Para Costa, o que está ocorrendo é uma medida contra a manifestação privada de pensamento, o que é inconstitucional e típico de governos autoritários. Ele compara a atuação do poder público brasileiro neste caso ao que fazia a polícia secreta da Alemanha Oriental, a Stasi.

“Em primeiro lugar, temos uma conversa privada entre indivíduos. Quanto às mensagens de texto que foram vazadas, não existe ali menção a um golpe em concreto ou a atos preparatórios para qualquer ataque ao regime democrático, mas sim a emissão de opiniões. Nós podemos concordar ou discordar, mas não se trata de outra coisa ali. E não existe crime de opinião”, diz. “Você pode fazer uma crítica política, uma crítica moral, às opiniões de A, de B ou de C, mas retirar daí a materialidade para qualquer tipo de ação cautelar de natureza penal, como busca e apreensão, apreensão de celulares, bloqueio de contas, congelamento de ativos financeiros, é algo que lembra a conduta de estados totalitários, à revelia da Constituição Federal”, acrescenta.
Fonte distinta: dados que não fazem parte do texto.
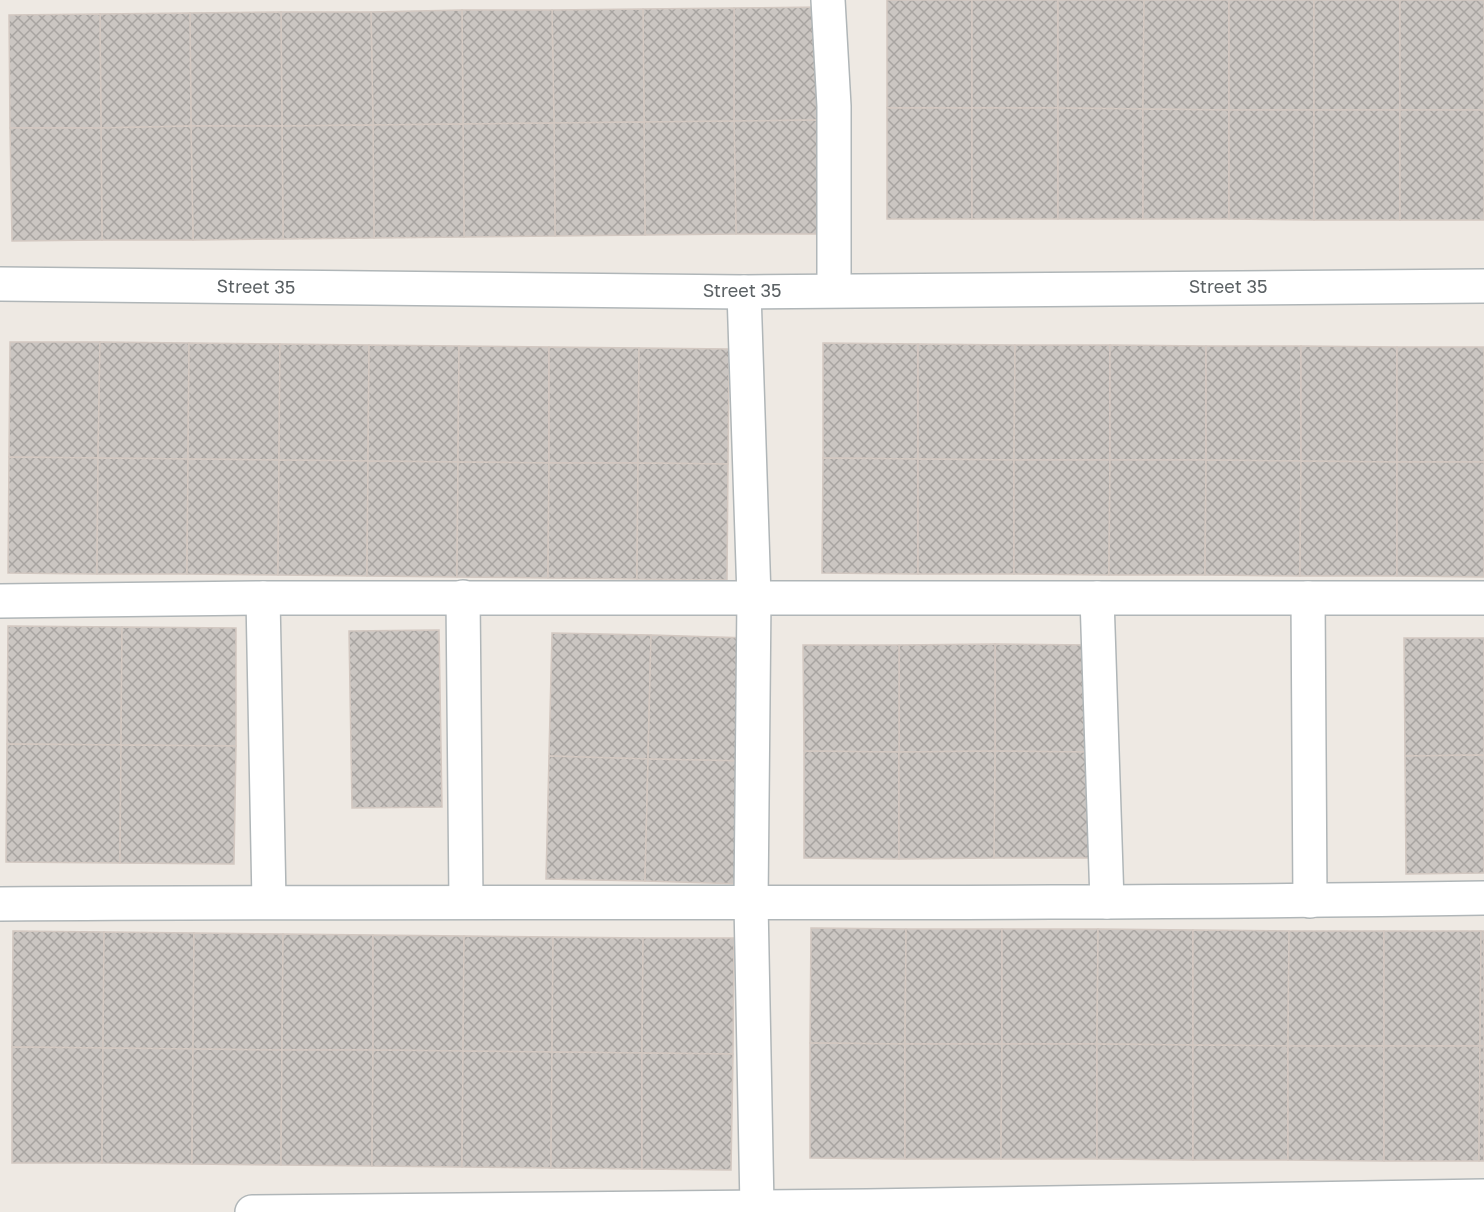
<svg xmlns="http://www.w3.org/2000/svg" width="1484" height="1212" viewBox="0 0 1484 1212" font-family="'Golos Text',sans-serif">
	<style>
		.building { fill: url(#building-cross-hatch); stroke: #d3c8c1; stroke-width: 1.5 }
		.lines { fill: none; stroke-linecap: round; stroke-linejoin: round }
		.minor-casing { stroke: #b0b6b8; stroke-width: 36 }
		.minor { stroke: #fff; stroke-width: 33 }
		.labels { text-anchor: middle; stroke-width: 5; stroke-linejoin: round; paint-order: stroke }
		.street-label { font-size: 18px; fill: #5b6164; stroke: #fff }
	</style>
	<defs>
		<pattern id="building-cross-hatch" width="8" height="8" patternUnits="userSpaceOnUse" patternTransform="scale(1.5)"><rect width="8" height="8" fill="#cbc6c2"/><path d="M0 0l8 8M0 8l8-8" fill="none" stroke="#a8a4a1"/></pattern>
	</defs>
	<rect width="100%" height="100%" fill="#eee9e3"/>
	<g class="building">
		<rect x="887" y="0" width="85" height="108"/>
		<rect x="972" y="0" width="86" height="108"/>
		<polygon points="1058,0 1144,0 1143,109 1058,108"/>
		<polygon points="1144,0 1229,0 1229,110 1143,109"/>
		<rect x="1229" y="0" width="85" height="110"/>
		<rect x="1314" y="0" width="86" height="110"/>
		<rect x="1400" y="0" width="84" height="110"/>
		<polygon points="824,7 825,120 734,121 734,8"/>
		<polygon points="734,8 734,121 644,122 643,9"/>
		<polygon points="643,9 644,122 554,123 552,10"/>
		<polygon points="462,10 552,10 554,123 463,124"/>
		<polygon points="462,10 463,124 373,125 371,12"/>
		<polygon points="281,12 371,12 373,125 282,126"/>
		<polygon points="281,12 282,126 191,126 190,13"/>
		<polygon points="190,13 191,126 101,128 100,14"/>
		<polygon points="100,14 101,128 10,128 9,15"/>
		<rect x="887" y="108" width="85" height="111"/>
		<rect x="972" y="108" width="86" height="111"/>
		<polygon points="1058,108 1143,109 1143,219 1058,219"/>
		<polygon points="1143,109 1229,110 1229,219 1143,219"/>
		<polygon points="1229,110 1314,110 1314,220 1229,219"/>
		<rect x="1314" y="110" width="86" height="110"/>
		<rect x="1400" y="110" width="84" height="110"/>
		<polygon points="825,120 827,234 736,234 734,121"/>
		<polygon points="734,121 736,234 645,235 644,122"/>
		<polygon points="644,122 645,235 555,236 554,123"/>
		<polygon points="554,123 555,236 464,237 463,124"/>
		<polygon points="463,124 464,237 374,238 373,125"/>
		<polygon points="373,125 374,238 283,239 282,126"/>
		<polygon points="191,126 282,126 283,239 193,240"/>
		<polygon points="191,126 193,240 102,240 101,128"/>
		<polygon points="10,128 101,128 102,240 12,241"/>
		<polygon points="10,342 100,342 98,458 9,457"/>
		<polygon points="100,342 189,343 188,459 98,458"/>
		<polygon points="189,343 280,344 279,460 188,459"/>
		<polygon points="823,343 918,344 918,459 823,458"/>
		<polygon points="280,344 369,345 368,461 279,460"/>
		<polygon points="918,344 1015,345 1014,460 918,459"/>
		<polygon points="369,345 459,346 458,462 368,461"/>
		<polygon points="1015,345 1110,345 1110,460 1014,460"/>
		<polygon points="1110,345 1206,346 1206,460 1110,460"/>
		<polygon points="459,346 549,347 549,463 458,462"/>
		<polygon points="1206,346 1301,346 1301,461 1206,460"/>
		<polygon points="1301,346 1397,347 1397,462 1301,461"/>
		<polygon points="549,347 639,348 638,463 549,463"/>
		<rect x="1397" y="347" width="87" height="115"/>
		<polygon points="639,348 729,349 728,464 638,463"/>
		<polygon points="9,457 98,458 97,574 8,573"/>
		<polygon points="98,458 188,459 187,574 97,574"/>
		<polygon points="823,458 918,459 918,574 822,573"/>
		<polygon points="188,459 279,460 278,575 187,574"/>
		<polygon points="918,459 1014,460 1014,574 918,574"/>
		<polygon points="279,460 368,461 367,576 278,575"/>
		<polygon points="1014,460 1110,460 1109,575 1014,574"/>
		<polygon points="1110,460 1206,460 1205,575 1109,575"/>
		<polygon points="1206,460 1301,461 1300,576 1205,575"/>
		<polygon points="368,461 458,462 457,577 367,576"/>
		<polygon points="1301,461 1397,462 1397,576 1300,576"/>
		<polygon points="458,462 549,463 548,578 457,577"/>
		<polygon points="1397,462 1484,462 1484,577 1397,576"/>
		<polygon points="549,463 638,463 637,579 548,578"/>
		<polygon points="638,463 728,464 727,580 637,579"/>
		<polygon points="8,626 122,627 121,745 7,744"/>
		<polygon points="122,627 236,628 236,746 121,745"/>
		<polygon points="439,630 442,807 352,808 349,631"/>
		<polygon points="552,633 651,635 648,759 549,756"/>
		<polygon points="651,635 749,638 746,761 648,759"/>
		<polygon points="1404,638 1484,638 1484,755 1405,756"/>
		<polygon points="995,644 1089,645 1090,752 995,751"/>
		<polygon points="995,644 995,751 899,752 899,645"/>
		<polygon points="803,645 899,645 899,752 804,751"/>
		<polygon points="7,744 121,745 120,863 6,862"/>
		<polygon points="121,745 236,746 234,864 120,863"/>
		<polygon points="804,751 899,752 899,859 804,858"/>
		<polygon points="995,751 1090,752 1090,858 994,858"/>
		<polygon points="995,751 994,858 899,859 899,752"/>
		<polygon points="1484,755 1484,873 1406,874 1405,756"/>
		<polygon points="549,756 648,759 645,881 546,879"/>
		<polygon points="648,759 746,761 743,884 645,881"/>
		<polygon points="811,928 906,929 905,1044 810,1043"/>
		<polygon points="906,929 1002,929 1002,1044 905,1044"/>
		<polygon points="1002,929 1098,929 1097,1044 1002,1044"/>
		<polygon points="1098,929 1193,930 1193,1045 1097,1044"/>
		<polygon points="1193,930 1289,931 1288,1046 1193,1045"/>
		<polygon points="13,931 104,932 103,1048 12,1047"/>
		<polygon points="1289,931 1384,931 1384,1046 1288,1046"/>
		<polygon points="1384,931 1481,931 1480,1046 1384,1046"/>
		<polygon points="1481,931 1484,931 1484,1046 1480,1046"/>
		<polygon points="104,932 194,933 193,1049 103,1048"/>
		<polygon points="194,933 283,934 282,1050 193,1049"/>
		<polygon points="283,934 373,935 373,1050 282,1050"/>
		<polygon points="373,935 464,936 463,1051 373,1050"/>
		<polygon points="464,936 553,937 552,1052 463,1051"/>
		<polygon points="553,937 643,938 642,1053 552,1052"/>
		<polygon points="643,938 734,938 733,1054 642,1053"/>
		<polygon points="810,1043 905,1044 905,1159 810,1158"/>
		<polygon points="905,1044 1002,1044 1001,1159 905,1159"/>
		<polygon points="1002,1044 1097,1044 1097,1159 1001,1159"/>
		<polygon points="1097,1044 1193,1045 1193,1160 1097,1159"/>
		<polygon points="1193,1045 1288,1046 1288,1160 1193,1160"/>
		<polygon points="1288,1046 1384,1046 1384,1161 1288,1160"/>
		<polygon points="1384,1046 1480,1046 1479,1161 1384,1161"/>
		<polygon points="1480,1046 1484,1046 1484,1161 1479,1161"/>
		<polygon points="12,1047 103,1048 102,1163 12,1163"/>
		<polygon points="103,1048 193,1049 192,1164 102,1163"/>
		<polygon points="193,1049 282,1050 281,1165 192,1164"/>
		<polygon points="282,1050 373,1050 372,1166 281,1165"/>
		<polygon points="373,1050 463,1051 462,1167 372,1166"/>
		<polygon points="463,1051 552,1052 551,1168 462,1167"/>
		<polygon points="552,1052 642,1053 642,1169 551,1168"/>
		<polygon points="642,1053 733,1054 731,1170 642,1169"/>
	</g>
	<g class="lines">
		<defs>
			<g id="minor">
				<polyline points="828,0 834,106 834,290"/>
				<polyline points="0,284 744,292 1484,286"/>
				<polyline points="744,292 754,597 751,903 757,1207"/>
				<polyline points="463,597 466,901"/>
				<polyline points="263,598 269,902"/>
				<polyline points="1097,598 1107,902"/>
				<polyline points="1308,598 1310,901"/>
				<polyline points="0,601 263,598 1484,598"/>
				<path d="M0,904C495,900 989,906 1484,898"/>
				<polyline points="252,1212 867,1206 1484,1196"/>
			</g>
		</defs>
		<use href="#minor" class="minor-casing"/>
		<use href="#minor" class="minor"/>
	</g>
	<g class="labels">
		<g class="street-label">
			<text transform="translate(256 287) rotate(1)" y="6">Street 35</text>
			<text x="1228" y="293">Street 35</text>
			<text x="742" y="297">Street 35</text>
		</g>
	</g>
</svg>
Costa aponta outro aspecto preocupante deste caso: o vazamento de informação de uma conversa privada está sendo usado para iniciar uma perseguição por parte do poder público. A vigilância de conversas privadas por meio de agentes infiltrados é comparável ao que regimes autoritários sempre fizeram, observa ele.

“Uma conversa em ambiente digital privado, reservado, em que empresários manifestam seu pensamento, gera uma atuação de um braço do Estado de persecução criminal. Isso é um elemento típico de ditaduras, de regimes autoritários, à margem da Constituição e da lei”, critica.

Para o jurista, a decisão de Moraes acaba sendo um estímulo para a existência de outras figuras infiltradas em grupos. “Estão estimulando um pouco aquilo que a Stasi fazia e que os regimes autoritários faziam. É a questão da inexistência do espaço privado. O Estado passa ter o senhorio de tudo. Isso é coisa de Coreia do Norte”, diz. “A percepção que eu passo a ter é que existe um caráter intimidatório – ou, digamos assim, pedagógico – para a sociedade. Você não pode falar o que você pensa em ambiente digital fechado. Isso é uma supressão das liberdades individuais.”